If you have ever wanted to dive off a two-story high, cliff-side waterfall with the heavy breeze swaying you to-and-fro as you look down the edge again and again, where the water is hitting the pool below in such a roaring sound that it deafens your ears as you stand above it reassuring yourself that Krishna won’t let you die in such an inhumane way, well… go to Hawaii and pray for your luck. But, if you are just as daring or maybe just intelligent, you can dive into a deep crystal clear, refreshing pool of nectar burrowed in the mercy mountain of Mayapur dham: the Bhaktivaibhava (BV) course, without even booking a flight.
I would like to make it clear that I am not enlightened, very sincere, or an intellectual devotee as that would be untrue and just scare away those people from taking the course who are just like me, just trying to figure it out, one day at a time. I came to Mayapur this time to run away from my “real” life for a little while unlike when I came five years ago for Bhakti-sastri; naively confident that I would get all of my answers solved and that the life of a serious devotee was one that was peaceful. What I found this time around, with many more life experiences behind me (maybe a little wisdom?), was an unexpected rainbow of knowledge and satisfaction on my then monsoon season of life uncertainty.
On the first day of class we were each asked, “why did you come for the course?” As much as my reason was for taking a “sabbatical” (or more like a vacation), I can truly say that I felt the need to get to know Krishna better. It is a simple concept really, but sometimes simplicity is the most complex: the more we know Krishna, the more we love Him. Taking the course to teach it, for required institutional purposes, and for meeting with like-minded people are all excellent reasons, but for me it was simply that I love to hear the pastimes of Krishna and anyone related to Him. Specifically what I found was that I actually really like to hear stories of His devotees, maybe more so than the Lord, as their lives are roadmaps for my own daily struggles with balancing devotional life in a material world. The fulfilling nature of reading and studying the Bhagavatam is really self-evident and the proof of the pudding is in the tasting, and the taste was delicious!
You know they say that Srila Prabhupada put all of the philosophy into the first (three) canto of the Bhagavatam, well, it’s no joke. But it’s a relief and a bargain if you are like me: trying to get into the 400 level class with only 100 level class prerequisites (for all you university students). The BV1 (Cantos 1-3) is probably sufficient in itself for self-realization, so how do you ever say you “been there, done that” and not be a total fool number one? Basically, the first three cantos are in themselves enough to take you out of the wheel of birth and death, but you have to be awake (as in the mode of goodness and fully surrendered to the Lord) to get that type of grade or mark, so settling for a pass is really no let down here.
A few Life Lessons from BV:
- Life is full of calamities and every devotee will have to face them—period.

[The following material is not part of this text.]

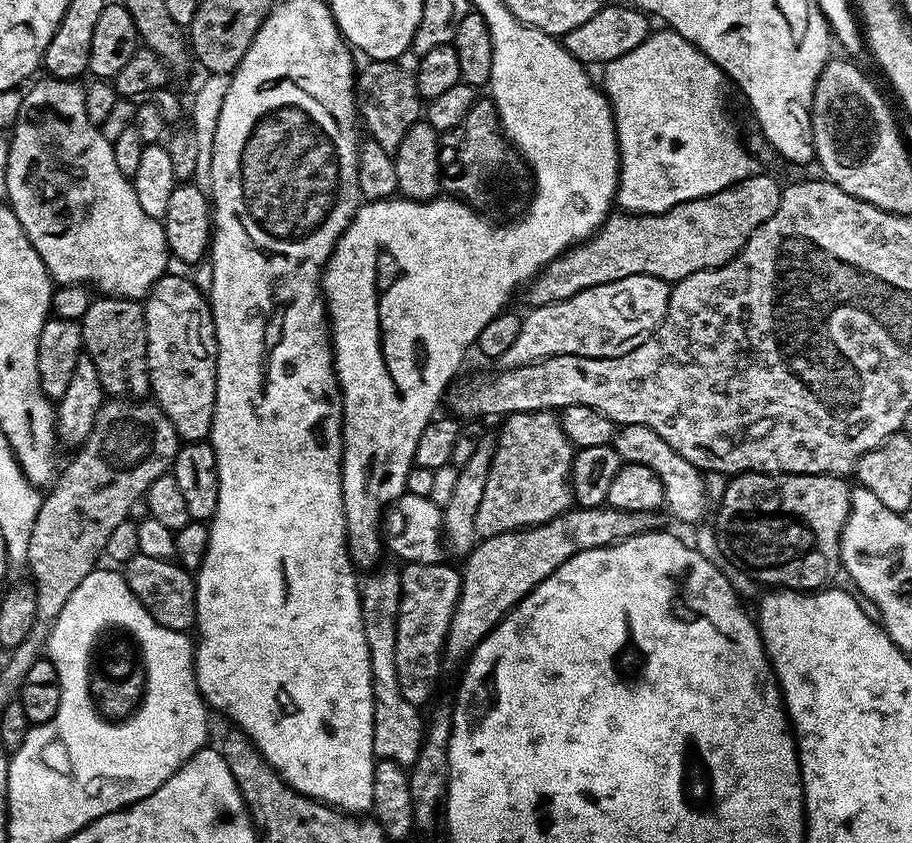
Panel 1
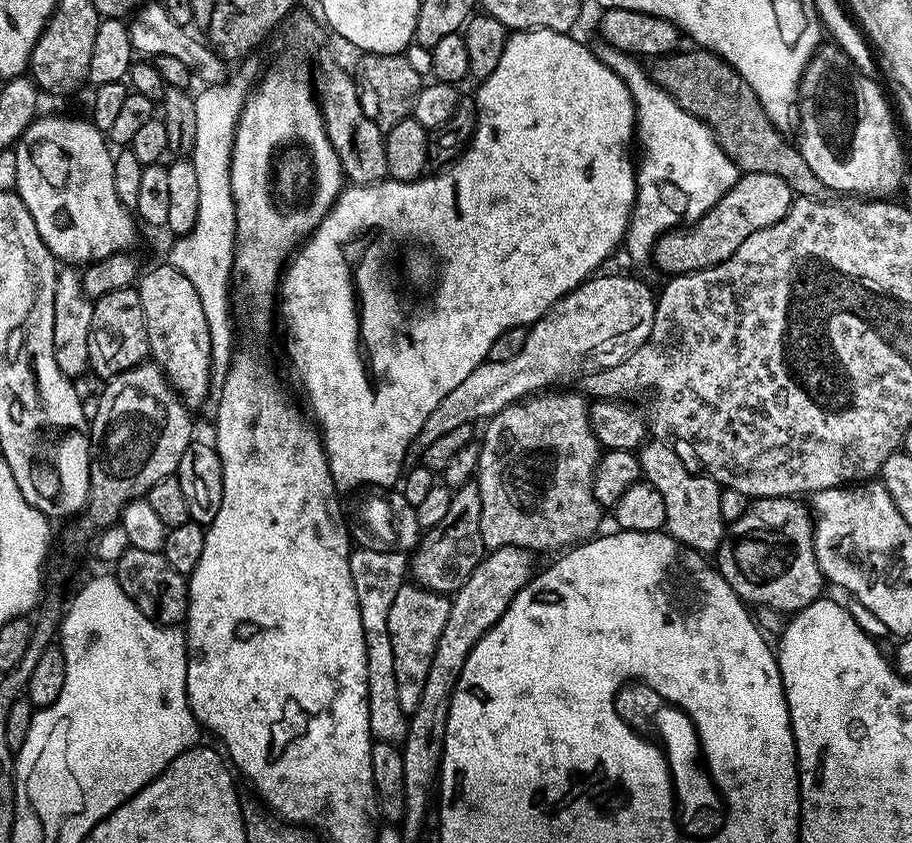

- Being a devotee does not equate to a “Pass Go and Collect $200” card like in Monopoly, sometimes getting past “Go” equates in losing $200 or, like everything.
- The Lord’s mercy cannot be simplified into one category that fits for you or for me: that’s why there are so many stories of devotees in the Bhagavatam, to give the varieties for us to not feel alone.
- So if you are like me and like to escape your ordinary life by living in another world (this time it just happens to be the true existential reality) where can you get more serious drama (or action for the guys) than in the Bhagavatam? Ie: Ashvattama, the end of the Kuru dynasty, and anything that involves Narada Muni.
- There are 400,000 thousand species of human life. That’s a reality check for generalizing anything, ever.
- From talking to my mom during the course I realized she knows a lot more of the philosophy than she ever told us growing up… or maybe I just wasn’t listening?
Tips for Taking the Course:
- Read in the summer in advance of the course if you have the luxury. Download the preliminary self-study pack and get to work. Or get the SB audio like me.
- Nowhere will sell you the Bhagavatam past the First Canto unless you are going to buy the whole set. So bring your own books or ebook reader etc., and save the frustration.
- Find a study partner for the weekly tests and feed them sweets to keep their interest on your SATURDAY morning before the test cram session.
- Do not make any plans to do anything other than BV during BV. That means even trips to Navadwip, there is just no time, and to be honest no desire either.
- Listening during the discussions with your fellow classmates could be your saving grace for the rest of your life: it can get real and deep, and, I might add, is missing in many other avenues.
A dive or a dip into the pool’s deep end will be an experience you will never regret. The insights and knowledge shared about the pinnacle foundation of our Krishna conscious society, the Srimad-Bhagavatam, has no “loss or diminution”, this life or the next, and is actually the best escape from an ordinary life that anyone could ask for.